[Opening Information section]

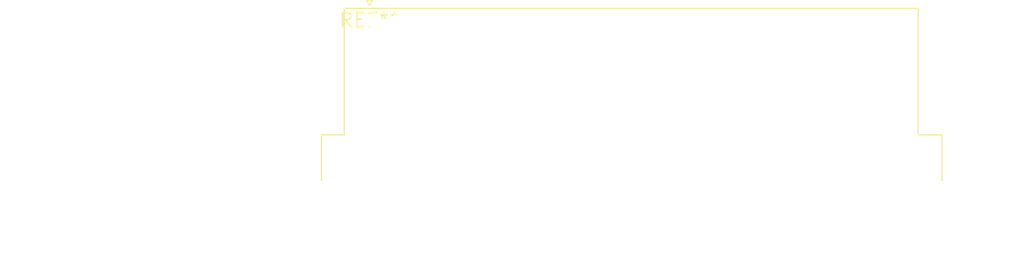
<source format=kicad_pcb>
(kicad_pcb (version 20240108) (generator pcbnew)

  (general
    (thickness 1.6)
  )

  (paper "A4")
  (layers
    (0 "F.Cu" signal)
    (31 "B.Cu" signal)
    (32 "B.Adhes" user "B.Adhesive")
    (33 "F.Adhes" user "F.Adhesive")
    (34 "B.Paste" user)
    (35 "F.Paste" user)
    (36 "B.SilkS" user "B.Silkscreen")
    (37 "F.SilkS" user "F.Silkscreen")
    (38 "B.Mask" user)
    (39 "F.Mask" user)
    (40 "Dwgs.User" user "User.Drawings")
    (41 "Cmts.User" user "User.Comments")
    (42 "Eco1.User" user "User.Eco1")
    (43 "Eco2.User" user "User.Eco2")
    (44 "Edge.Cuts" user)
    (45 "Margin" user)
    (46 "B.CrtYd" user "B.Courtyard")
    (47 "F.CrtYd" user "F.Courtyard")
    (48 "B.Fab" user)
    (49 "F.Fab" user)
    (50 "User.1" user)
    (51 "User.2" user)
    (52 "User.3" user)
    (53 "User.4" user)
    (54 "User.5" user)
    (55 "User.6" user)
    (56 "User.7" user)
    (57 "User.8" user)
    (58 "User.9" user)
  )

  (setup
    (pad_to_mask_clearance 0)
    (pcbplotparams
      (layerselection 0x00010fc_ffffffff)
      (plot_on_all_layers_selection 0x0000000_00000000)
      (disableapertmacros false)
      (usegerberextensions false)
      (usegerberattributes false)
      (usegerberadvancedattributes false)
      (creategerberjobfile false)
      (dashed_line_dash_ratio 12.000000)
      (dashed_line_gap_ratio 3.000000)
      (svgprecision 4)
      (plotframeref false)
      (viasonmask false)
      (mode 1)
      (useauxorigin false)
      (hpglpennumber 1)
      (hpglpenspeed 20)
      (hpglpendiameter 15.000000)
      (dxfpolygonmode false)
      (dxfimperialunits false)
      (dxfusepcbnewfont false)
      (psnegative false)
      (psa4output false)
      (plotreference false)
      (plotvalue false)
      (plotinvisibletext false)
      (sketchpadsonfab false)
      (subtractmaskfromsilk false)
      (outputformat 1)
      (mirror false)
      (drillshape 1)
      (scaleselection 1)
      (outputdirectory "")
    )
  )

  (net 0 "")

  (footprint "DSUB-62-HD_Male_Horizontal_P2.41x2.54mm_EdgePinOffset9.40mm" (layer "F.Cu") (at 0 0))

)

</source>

[Closing Information section]

**About this task:** Would you return exactly, and only, the lines beginning at the one with "(hpglpenspeed 20)" and ending at the last line of the listing?

**Result:**
      (hpglpenspeed 20)
      (hpglpendiameter 15.000000)
      (dxfpolygonmode false)
      (dxfimperialunits false)
      (dxfusepcbnewfont false)
      (psnegative false)
      (psa4output false)
      (plotreference false)
      (plotvalue false)
      (plotinvisibletext false)
      (sketchpadsonfab false)
      (subtractmaskfromsilk false)
      (outputformat 1)
      (mirror false)
      (drillshape 1)
      (scaleselection 1)
      (outputdirectory "")
    )
  )

  (net 0 "")

  (footprint "DSUB-62-HD_Male_Horizontal_P2.41x2.54mm_EdgePinOffset9.40mm" (layer "F.Cu") (at 0 0))

)

</source>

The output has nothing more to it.